NBC historian warns Trump is angling to be dictator for life, or something

Bad news, people: President Trump is plotting to become dictator for life. Maybe.

At least, that was the theory floated this week by NBC News presidential historian Michael Beschloss, who claims the U.S. president may have plans to split the world three ways with Russian President Vladimir Putin and Chinese President Xi Jinping.

What a downer:

Beschloss’ theory is based partly on Trump’s congratulatory phone call to Putin this week as well as the president’s frequent jokes about seizing more power.

“[W]e always have to be suspicious” when presidents kid about embracing authoritarianism, the historian told MSNBC’s Rachael Maddow. “Maybe in his mind, it is not such a joke.”

In reference to the White House staffer who apparently leaked that Trump was told by his team not to congratulate Putin, Maddow said, “There is at least one person in the White House in a national security role who is basically trying to pull the fire alarm here. To alert the public to his actions.”

Beschloss argued further that there’s a big difference between having a good relationship with a foreign dictator, like former President Franklin Roosevelt had with Joseph Stalin, and recognizing an extremely dubious sham election, like Russia’s 2018 presidential race.

“Even if you have presidents like FDR dealing with someone like Stalin, with whom he didn’t exactly all the time disagree … He wasn’t always in lockstep saying Stalin was wonderful all the time. Donald Trump never criticizes Putin,” Beschloss said, adding that Trump is, “so pro-Russian he can barely even see.”

“We always have to ask why is this happening, some people say maybe Putin has something, the Russians have something on Trump.
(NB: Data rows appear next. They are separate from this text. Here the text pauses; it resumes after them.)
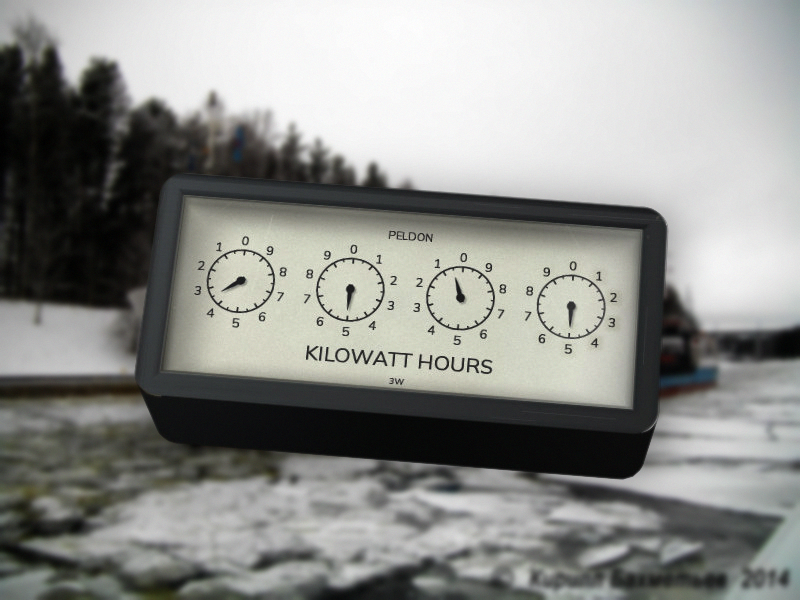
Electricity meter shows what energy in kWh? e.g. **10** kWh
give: **3505** kWh
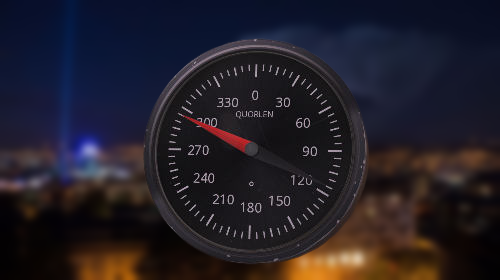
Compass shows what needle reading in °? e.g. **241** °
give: **295** °
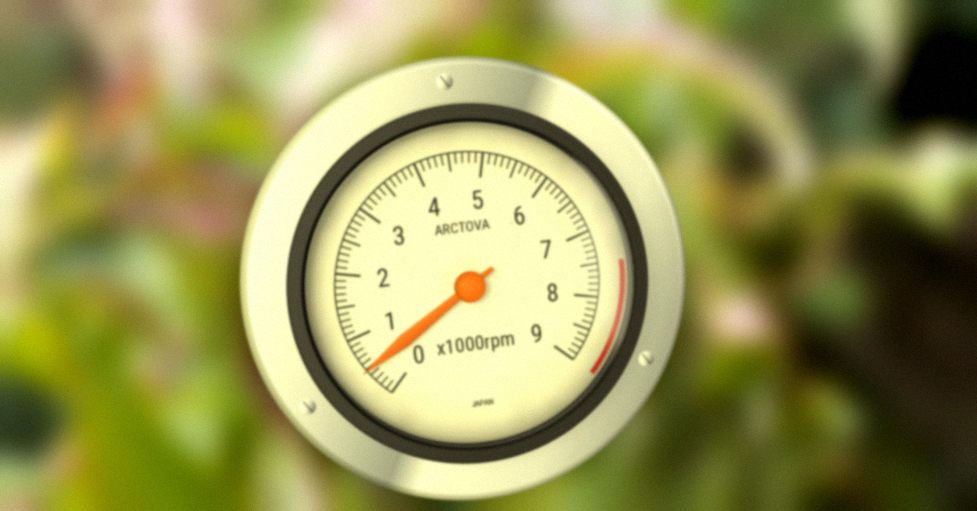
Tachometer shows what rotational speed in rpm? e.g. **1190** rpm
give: **500** rpm
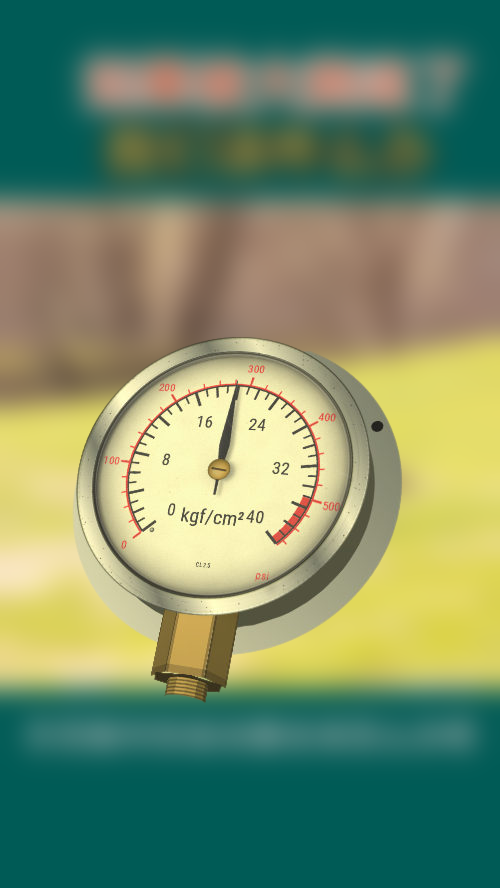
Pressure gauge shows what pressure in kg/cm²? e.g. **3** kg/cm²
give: **20** kg/cm²
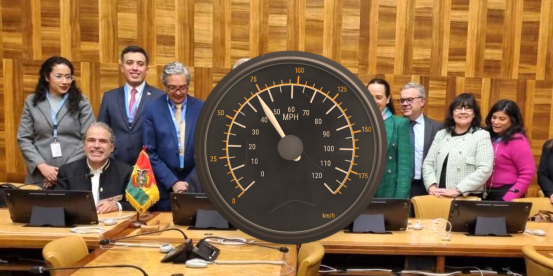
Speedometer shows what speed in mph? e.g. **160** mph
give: **45** mph
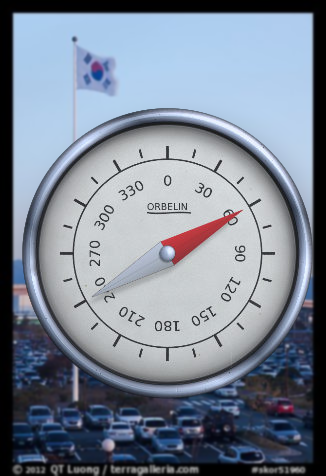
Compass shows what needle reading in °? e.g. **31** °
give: **60** °
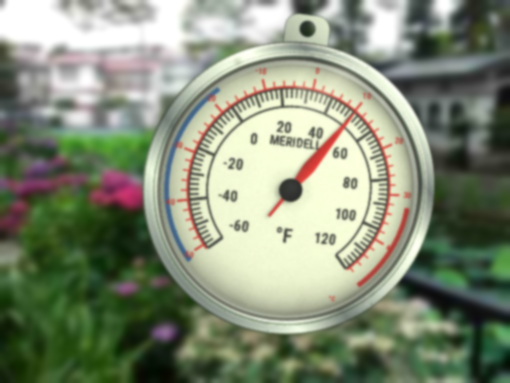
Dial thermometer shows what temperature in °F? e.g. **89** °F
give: **50** °F
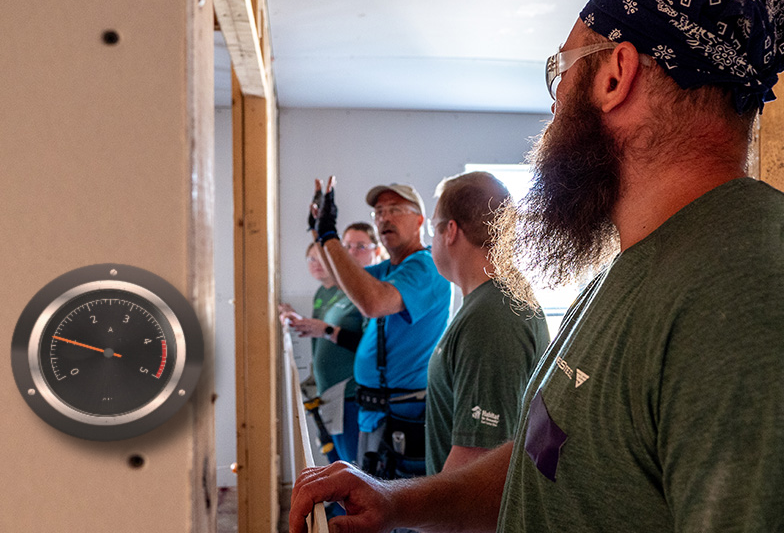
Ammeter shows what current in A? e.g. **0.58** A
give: **1** A
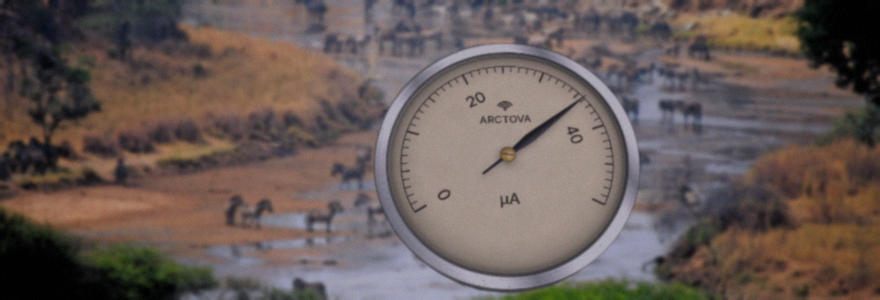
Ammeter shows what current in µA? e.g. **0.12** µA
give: **36** µA
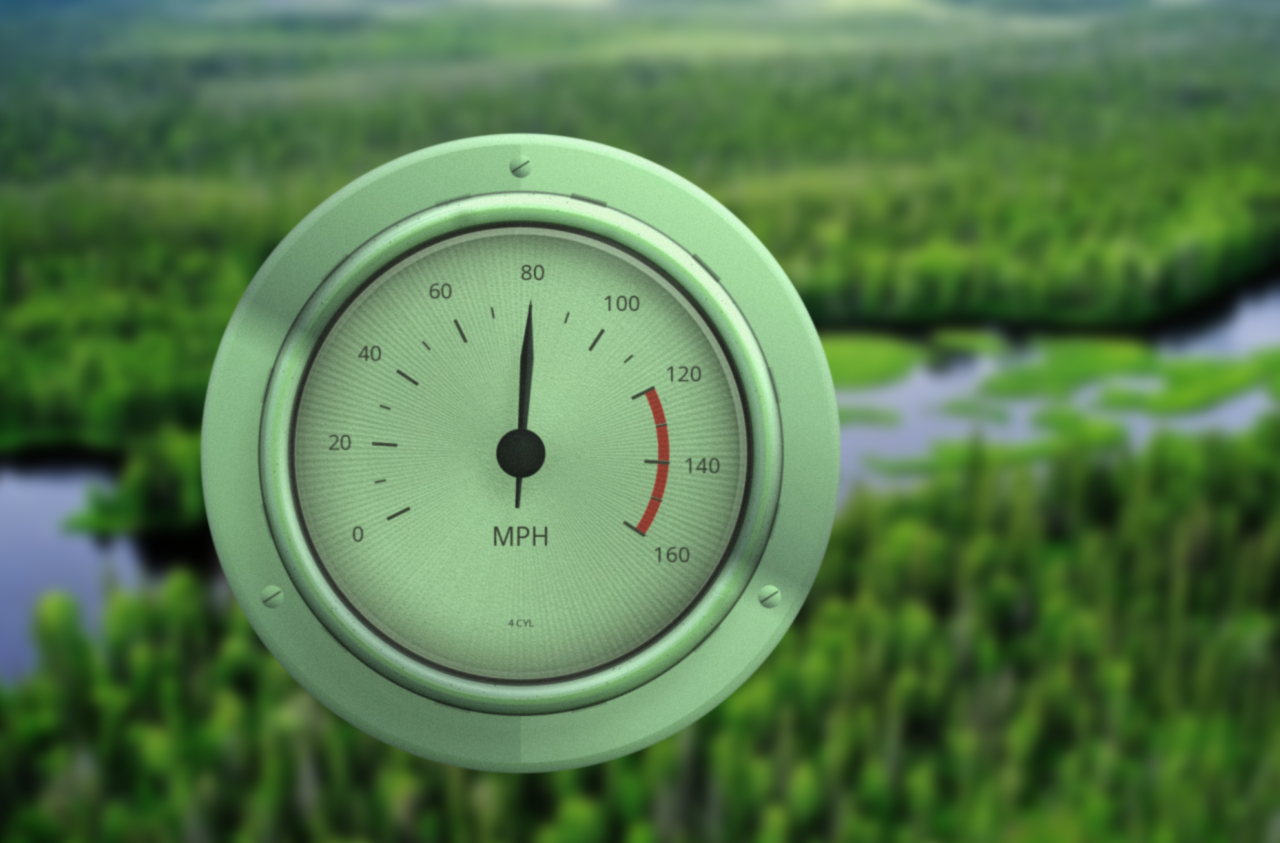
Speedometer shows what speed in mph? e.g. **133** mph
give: **80** mph
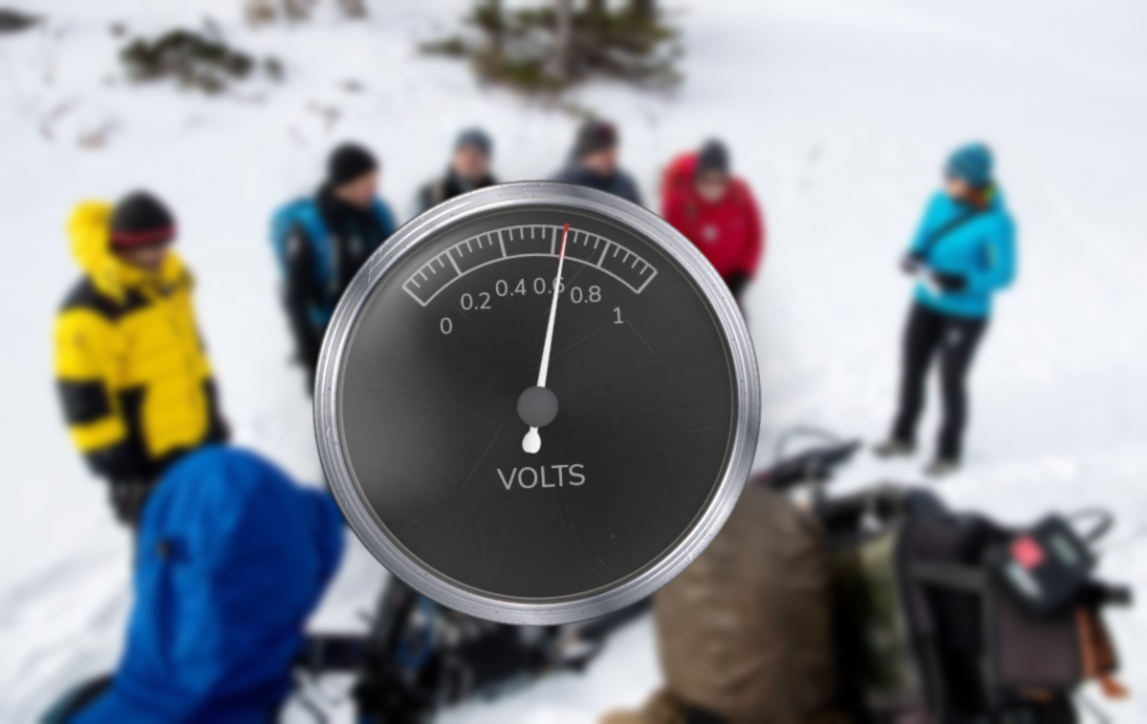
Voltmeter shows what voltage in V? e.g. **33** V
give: **0.64** V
I think it may be something else,” he added. “This is a month when two leaders became leaders for life.”

He is referring, of course, to China moving to remove term limits and Putin scoring his fourth consecutive six-year term.

“President Trump also talks about this ‘America First,’ with this idea that maybe the Chinese will have a sphere of influence, the Russians will have their sphere of influence, and we’ll have ours,” Beschloss said. “He joked about being president for life, Donald Trump did, said it was a joke. I think we always have to be suspicious that maybe in his mind, it is not such a joke.”

“That is dark,” Maddow said, nodding solemnly.

It is indeed dark. It also doesn’t speak well to one’s confidence in the system of governance established by the Founding Fathers when one entertains the possibility that a man as politically illiterate as Trump could actually wrestle control from the other two branches.

Then again, Trump appears to have made everyone crazy.